I'm not a big fan of these. I want a _landscape_, but it instead showed me a
bamboo forest from the inside. There were also some subjects in frame in a few
of those too. We're not focusing on subjects yet. Let's remove the
`bamboo_forest` tag and add the `landscape` and `pagoda` tags:
> `bamboo landscape pagoda grass studio_ghibli hayao_miyazaki happy peaceful summer`
| | |
|:--- |:--- |
| | |
This is a lot closer to what I want. I'm going to stick with this seed too,
`320353`. Now that we have a seed that's better, let's increase the resolution
to 1280x512 to see how that changes things. The AI natively draws images in
512x512 chunks, so the jump to something larger can be weird at times.
| | |
|:--- |:--- |
| | |
That came out way better than expected! Usually doing the jump to 1280x512
causes some cursed results and mutant hell creatures. This is actually somewhat
decent, but I want something a bit more stylized. This is roughly correlating to
the image I have of Kanar in my head, but this looks closer to a drawing of the
area done by an outsider rather than how they would portray themselves. I'm
going to add a few style keywords:
> `bamboo landscape pagoda grass studio_ghibli hayao_miyazaki happy peaceful summer ukiyo-e wood-block`
| | |
|:--- |:--- |
| | |
Something fun you can do is add "masterpiece" to make the image look better and
"unreal engine" to improve the lighting. Let's mess with that here:
> `bamboo landscape pagoda grass studio_ghibli hayao_miyazaki happy peaceful summer ukiyo-e wood-block unreal engine masterpiece very beautiful`
| | |
|:--- |:--- |
| | |
You know what, I'm not feeling that wood-block style. Let's remove it in the
next round. The main thing we need to focus on next is the subject. The main
export of Kanar is a rice-based alcoholic drink. I'm going to add "rice_paddy"
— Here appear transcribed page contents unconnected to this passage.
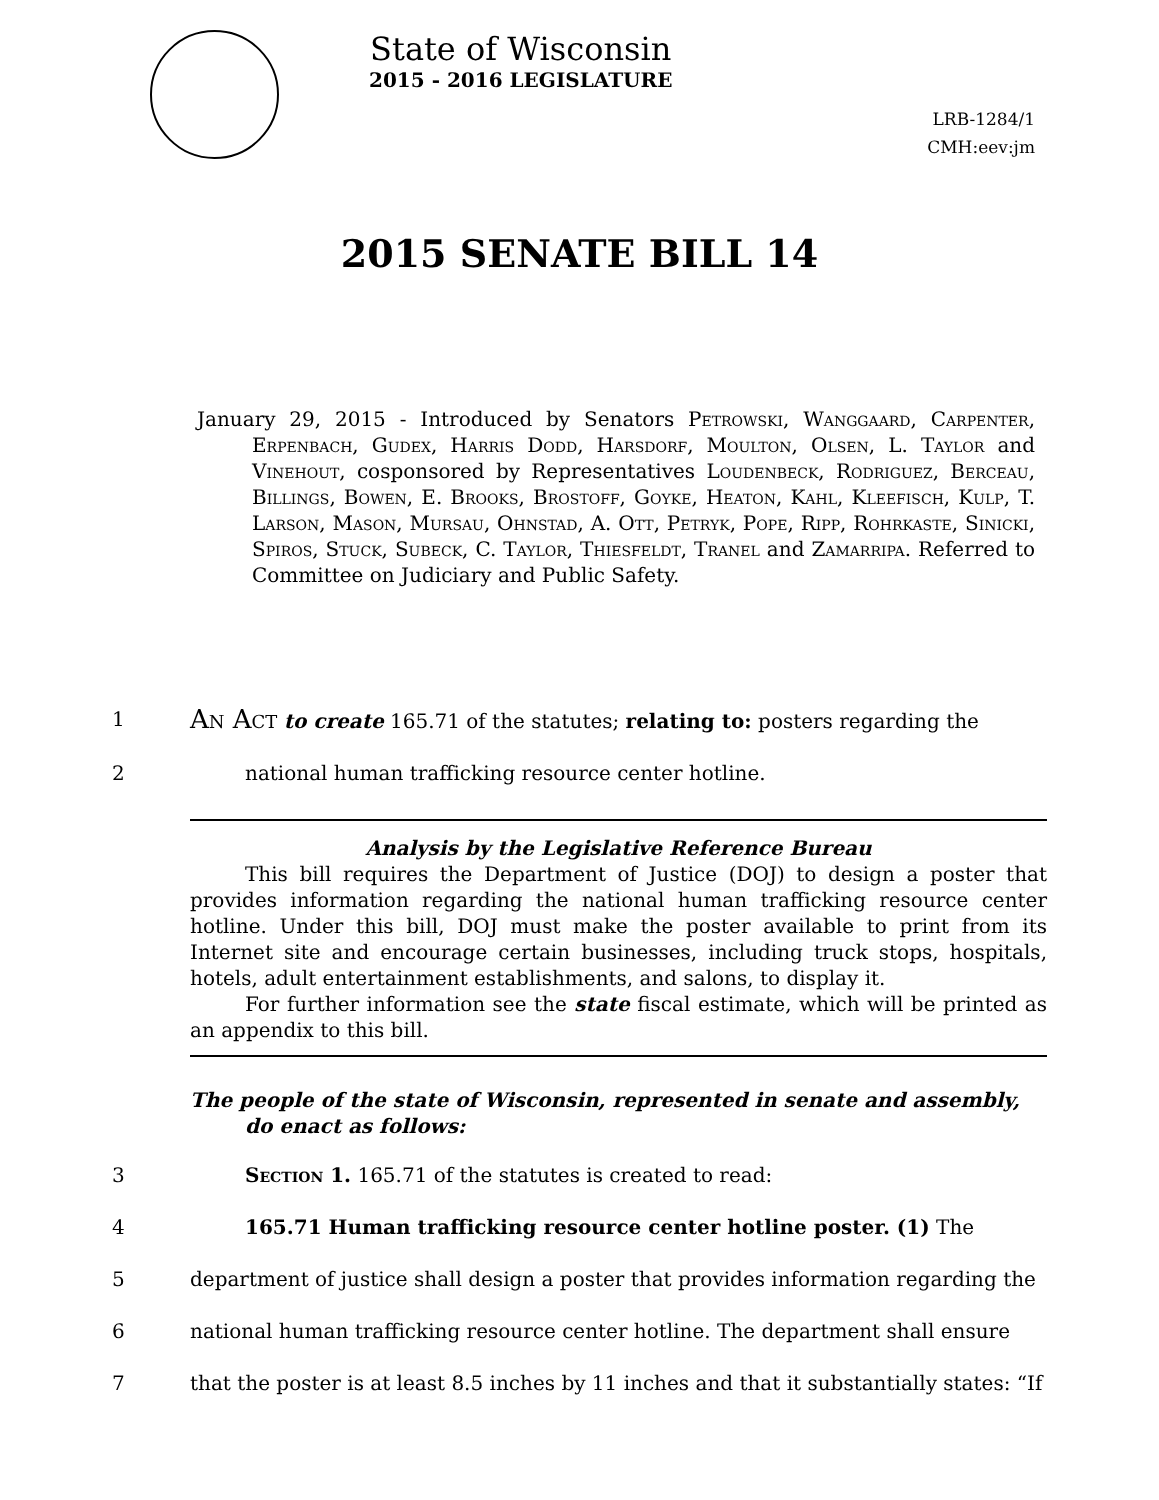State of Wisconsin
2015 - 2016 LEGISLATURE
LRB-1284/1
CMH:eev:jm
2015 SENATE BILL 14
January 29, 2015 - Introduced by Senators Petrowski, Wanggaard, Carpenter, Erpenbach, Gudex, Harris Dodd, Harsdorf, Moulton, Olsen, L. Taylor and Vinehout, cosponsored by Representatives Loudenbeck, Rodriguez, Berceau, Billings, Bowen, E. Brooks, Brostoff, Goyke, Heaton, Kahl, Kleefisch, Kulp, T. Larson, Mason, Mursau, Ohnstad, A. Ott, Petryk, Pope, Ripp, Rohrkaste, Sinicki, Spiros, Stuck, Subeck, C. Taylor, Thiesfeldt, Tranel and Zamarripa. Referred to Committee on Judiciary and Public Safety.
1
An Act to create 165.71 of the statutes; relating to: posters regarding the
2 national human trafficking resource center hotline.
Analysis by the Legislative Reference Bureau
This bill requires the Department of Justice (DOJ) to design a poster that provides information regarding the national human trafficking resource center hotline. Under this bill, DOJ must make the poster available to print from its Internet site and encourage certain businesses, including truck stops, hospitals, hotels, adult entertainment establishments, and salons, to display it.
For further information see the state fiscal estimate, which will be printed as an appendix to this bill.
The people of the state of Wisconsin, represented in senate and assembly, do enact as follows:
3 Section 1. 165.71 of the statutes is created to read:
4 165.71 Human trafficking resource center hotline poster. (1) The
5 department of justice shall design a poster that provides information regarding the
6 national human trafficking resource center hotline. The department shall ensure
7 that the poster is at least 8.5 inches by 11 inches and that it substantially states: “If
to the prompt just after `grass`:
> `bamboo landscape pagoda grass rice_paddy studio_ghibli hayao_miyazaki happy peaceful summer ukiyo-e unreal engine masterpiece very beautiful`
| | |
|:--- |:--- |
| | |
I think that last one is going to be the image that I'm going with. Let's see
what happens if we change the time of day:
| | |
|:--- |:--- |
| | |
...well that didn't change the time of day at all. I think I like the nighttime
result though, so I'm going to go with that. Here's the image we have so far:
This has a bit of an imposing feeling, maybe like a castle or some other
important building. Maybe this is the private pagoda of their leader. What if we
add some guards?
> `nighttime bamboo landscape pagoda grass rice_paddy studio_ghibli hayao_miyazaki happy peaceful summer ukiyo-e unreal engine masterpiece very beautiful guards pikemen`
I really like this. This is the kind of vibe that I'm going for. I want
something that makes me _feel_ like I'm looking into that area that I've only
ever seen in my mind's eye from description paragraphs and topological charts.
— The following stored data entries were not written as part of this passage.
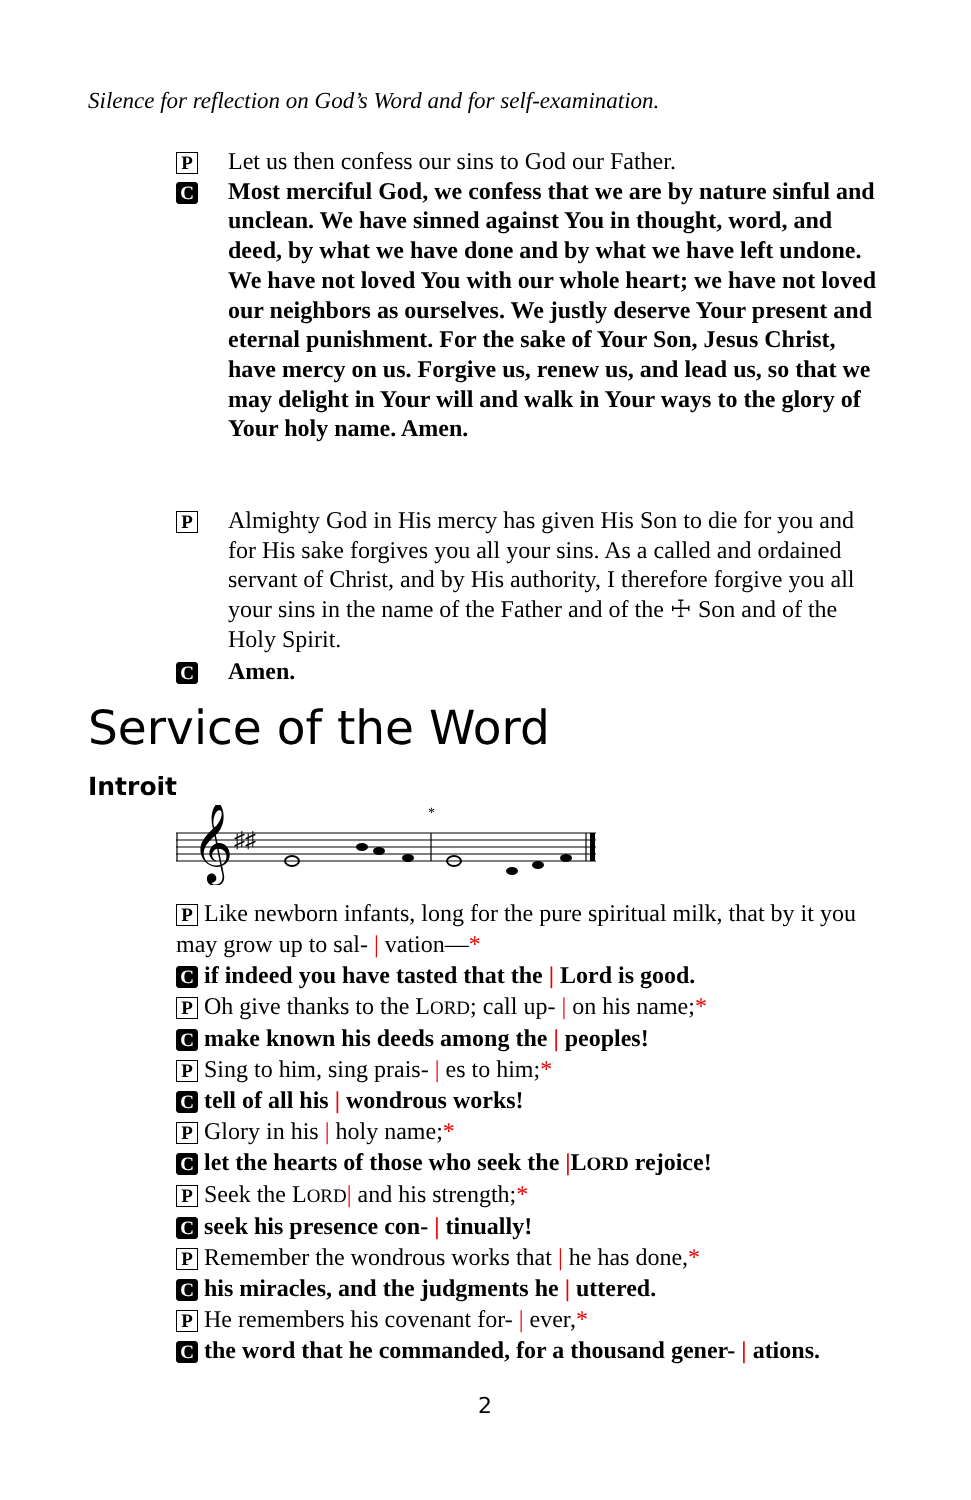Silence for reflection on God’s Word and for self-examination.
P Let us then confess our sins to God our Father.
C Most merciful God, we confess that we are by nature sinful and unclean. We have sinned against You in thought, word, and deed, by what we have done and by what we have left undone. We have not loved You with our whole heart; we have not loved our neighbors as ourselves. We justly deserve Your present and eternal punishment. For the sake of Your Son, Jesus Christ, have mercy on us. Forgive us, renew us, and lead us, so that we may delight in Your will and walk in Your ways to the glory of Your holy name. Amen.
P Almighty God in His mercy has given His Son to die for you and for His sake forgives you all your sins. As a called and ordained servant of Christ, and by His authority, I therefore forgive you all your sins in the name of the Father and of the ☩ Son and of the Holy Spirit.
C Amen.
Service of the Word
Introit
𝄞
♯♯
*
P Like newborn infants, long for the pure spiritual milk, that by it you may grow up to sal- | vation—*
C if indeed you have tasted that the | Lord is good.
P Oh give thanks to the LORD; call up- | on his name;*
C make known his deeds among the | peoples!
P Sing to him, sing prais- | es to him;*
C tell of all his | wondrous works!
P Glory in his | holy name;*
C let the hearts of those who seek the |LORD rejoice!
P Seek the LORD| and his strength;*
C seek his presence con- | tinually!
P Remember the wondrous works that | he has done,*
C his miracles, and the judgments he | uttered.
P He remembers his covenant for- | ever,*
C the word that he commanded, for a thousand gener- | ations.
2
This is the kind of thing that Stable Diffusion and similar models let you do as
a writer: they let you bring images out of your head and onto the canvas so that
you can have people really understand what it's like. If I wrote a longer story
set in here, I'd probably throw this image and a few others generated with
different seeds to an artist to help me make an image for a book cover.
I'm also not really sure why people call this "prompt engineering", I'd
personally rather call it "scrying", but I can understand why Silicon Valley
culture would push everything towards being "engineering". I just legally can't
call myself an "engineer" in Canada without an engineering degree.
This is the kind of technology I am really excited for, and I can't wait to see
how this evolves. Computers are fun sometimes.